Yoongi yavaşça çekip çıkarttı onu. Jimin'in vücudu ölüme kavuşmak istiyordu. Sarsılıyordu. Yoongi'nin kurdu ise ağlamaya başlamıştı. Pişmandı. İliklerine kadar pişmandı ve acı çekiyordu. Onu böyle kaybetmek istemiyordu. Kendi gözleri de dolarken uzanıp dudaklarını Jimin'in dudaklarına bastırdı. Karşılık alamamıştı. Birkaç dakika öylece durdu. Jimin'in gözleri kapandı. Vücudu soğuktu.

Gerçek vitasını göz göre göre kendi elleriyle ölüme itmişti.

"Jimin, uyan! Bu bir emirdir!"

Muhafızlar kapıda diz çökmüş bir şekilde bekliyordu. Yoongi'nin inanılmaz gücü sarayın dışına dalgalar hâlinde yayılıyordu. Evler alev almaya başlamıştı. Hava kararmıştı. Herkes endişe içindeydi. Çünkü bunun tek bir anlamı vardı.

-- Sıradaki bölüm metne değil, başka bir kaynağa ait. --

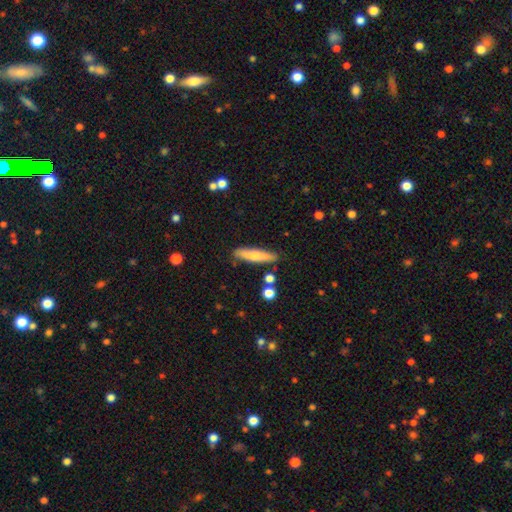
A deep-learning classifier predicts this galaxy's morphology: type=smooth (72%); roundness=cigar-shaped (82%); merging=none (85%).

Bir delta, vitasını kaybederse gücünü içinde tutamaz ve katliama yol açardı.

Belli ki, Park Jimin yalan söylememişti. Belli ki Kral onu öldürmüştü. Kendi vitasını kendi elleriyle mahvetmişti. Şimdi herkes havada uçuşan küllerden ve alev alan yerlerden anlayabiliyordu Park Jimin'in ihanet etmediğini.

Çünkü o ikisi birbirine mühürlüydü. Park ve Min soyunun her ferdi en başından beri Park Jimin ve Min Yoongi'nin kavuşması için dünyaya gelmiş ve ölmüştü. Ancak asırlar süren bu uğraşı, Min Yoongi yok etmişti.